In some cases, the agnogene itself has functional significance, even if it cannot express agnoprotein. Deletion of the nucleotides in this region has been associated with a variant JC virus capable of infecting cell types not normally targeted by this virus. This variant has been associated with a disease recently described from case reports called JC virus encephalopathy, distinct from progressive multifocal leukoencephalopathy (PML), which has long been associated with JC in immunocompromised individuals.

==Evolution==
Although agnoprotein is critical for proliferation in the polyomaviruses in which it occurs, its distribution among polyomaviruses whose genomes have been sequenced is patchy. It has been well studied in three viruses that infect mammalian hosts, including two human viruses – BK virus and JC virus – and the simian virus SV40; the BK, JC, and SV40 examples are by far the best-studied and have fairly high sequence conservation. Additional predicted agnogenes have been identified from the sequenced genomes of other polyomaviruses, and the predicted protein products vary considerably in length and have low sequence identity overall.

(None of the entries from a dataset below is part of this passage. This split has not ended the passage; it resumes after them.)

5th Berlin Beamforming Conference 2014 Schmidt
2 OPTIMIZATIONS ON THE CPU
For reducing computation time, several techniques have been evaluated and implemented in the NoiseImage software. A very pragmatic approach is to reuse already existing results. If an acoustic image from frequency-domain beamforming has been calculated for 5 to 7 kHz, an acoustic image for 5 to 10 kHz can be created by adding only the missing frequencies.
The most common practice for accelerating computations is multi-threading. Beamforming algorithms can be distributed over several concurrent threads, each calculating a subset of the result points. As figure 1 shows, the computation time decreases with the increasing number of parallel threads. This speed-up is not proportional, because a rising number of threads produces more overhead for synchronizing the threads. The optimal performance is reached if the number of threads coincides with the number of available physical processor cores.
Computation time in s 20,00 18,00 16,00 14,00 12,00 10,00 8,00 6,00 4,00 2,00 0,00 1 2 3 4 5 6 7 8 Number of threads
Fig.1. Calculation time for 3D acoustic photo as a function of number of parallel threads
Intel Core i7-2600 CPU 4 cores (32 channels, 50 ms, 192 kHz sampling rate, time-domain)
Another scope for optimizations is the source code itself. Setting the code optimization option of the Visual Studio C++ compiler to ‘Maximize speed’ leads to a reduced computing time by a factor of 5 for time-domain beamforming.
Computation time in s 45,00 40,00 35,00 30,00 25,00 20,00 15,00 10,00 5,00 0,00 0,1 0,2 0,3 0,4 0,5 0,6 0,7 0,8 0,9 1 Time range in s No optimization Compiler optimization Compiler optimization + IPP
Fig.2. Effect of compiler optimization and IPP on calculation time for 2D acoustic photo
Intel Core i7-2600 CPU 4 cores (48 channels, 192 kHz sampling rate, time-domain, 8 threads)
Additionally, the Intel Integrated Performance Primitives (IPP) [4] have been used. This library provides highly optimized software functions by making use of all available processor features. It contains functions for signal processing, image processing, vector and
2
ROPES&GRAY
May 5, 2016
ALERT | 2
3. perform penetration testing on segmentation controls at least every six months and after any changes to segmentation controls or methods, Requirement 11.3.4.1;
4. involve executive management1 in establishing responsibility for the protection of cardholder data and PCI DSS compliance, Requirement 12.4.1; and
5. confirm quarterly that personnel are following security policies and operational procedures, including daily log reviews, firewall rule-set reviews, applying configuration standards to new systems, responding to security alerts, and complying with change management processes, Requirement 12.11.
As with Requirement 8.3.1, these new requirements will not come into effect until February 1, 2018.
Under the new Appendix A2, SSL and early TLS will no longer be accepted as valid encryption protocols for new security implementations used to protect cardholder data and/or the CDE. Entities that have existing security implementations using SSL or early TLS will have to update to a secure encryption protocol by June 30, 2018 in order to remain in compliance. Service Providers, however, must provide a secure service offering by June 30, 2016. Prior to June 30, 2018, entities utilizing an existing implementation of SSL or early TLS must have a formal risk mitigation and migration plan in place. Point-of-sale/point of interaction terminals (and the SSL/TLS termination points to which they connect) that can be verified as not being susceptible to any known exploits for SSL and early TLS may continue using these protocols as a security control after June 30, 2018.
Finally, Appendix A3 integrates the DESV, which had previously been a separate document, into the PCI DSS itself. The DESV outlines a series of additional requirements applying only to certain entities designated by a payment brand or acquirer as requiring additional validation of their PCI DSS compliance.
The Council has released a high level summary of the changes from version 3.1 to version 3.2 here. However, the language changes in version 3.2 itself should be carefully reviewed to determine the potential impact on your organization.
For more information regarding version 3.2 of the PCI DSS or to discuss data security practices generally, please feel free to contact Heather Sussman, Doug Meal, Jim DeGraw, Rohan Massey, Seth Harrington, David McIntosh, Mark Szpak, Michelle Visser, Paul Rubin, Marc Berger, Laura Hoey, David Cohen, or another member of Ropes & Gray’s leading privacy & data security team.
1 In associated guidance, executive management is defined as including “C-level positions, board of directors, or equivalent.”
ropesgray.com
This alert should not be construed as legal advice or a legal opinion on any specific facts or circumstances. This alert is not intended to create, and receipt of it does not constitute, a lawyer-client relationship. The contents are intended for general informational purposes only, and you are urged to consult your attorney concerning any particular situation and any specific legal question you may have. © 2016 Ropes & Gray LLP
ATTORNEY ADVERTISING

The distribution of agnoprotein among polyomaviruses has prompted speculation that there is little evolutionary selection pressure in favor of its presence. Among sequenced BK virus genomes, agnoprotein is the most variable viral protein in amino acid sequence. Differences in tissue tropism and in viral life cycle, particularly in viral exit from the host cell, have also been proposed as explanations for the presence or absence of agnoprotein in various human polyomaviruses.

==Avian polyomaviruses==
A gene occurs in avian polyomaviruses in a similar genomic position and was originally annotated as an agnogene, but it has no detectable sequence similarity to the mammalian examples. The protein product of this gene has been detected in the capsids of mature virions, leading to its reclassification as VP4 to reflect its distinct role as a structural protein. However, it is still often referred to as "avian agnoprotein 1a".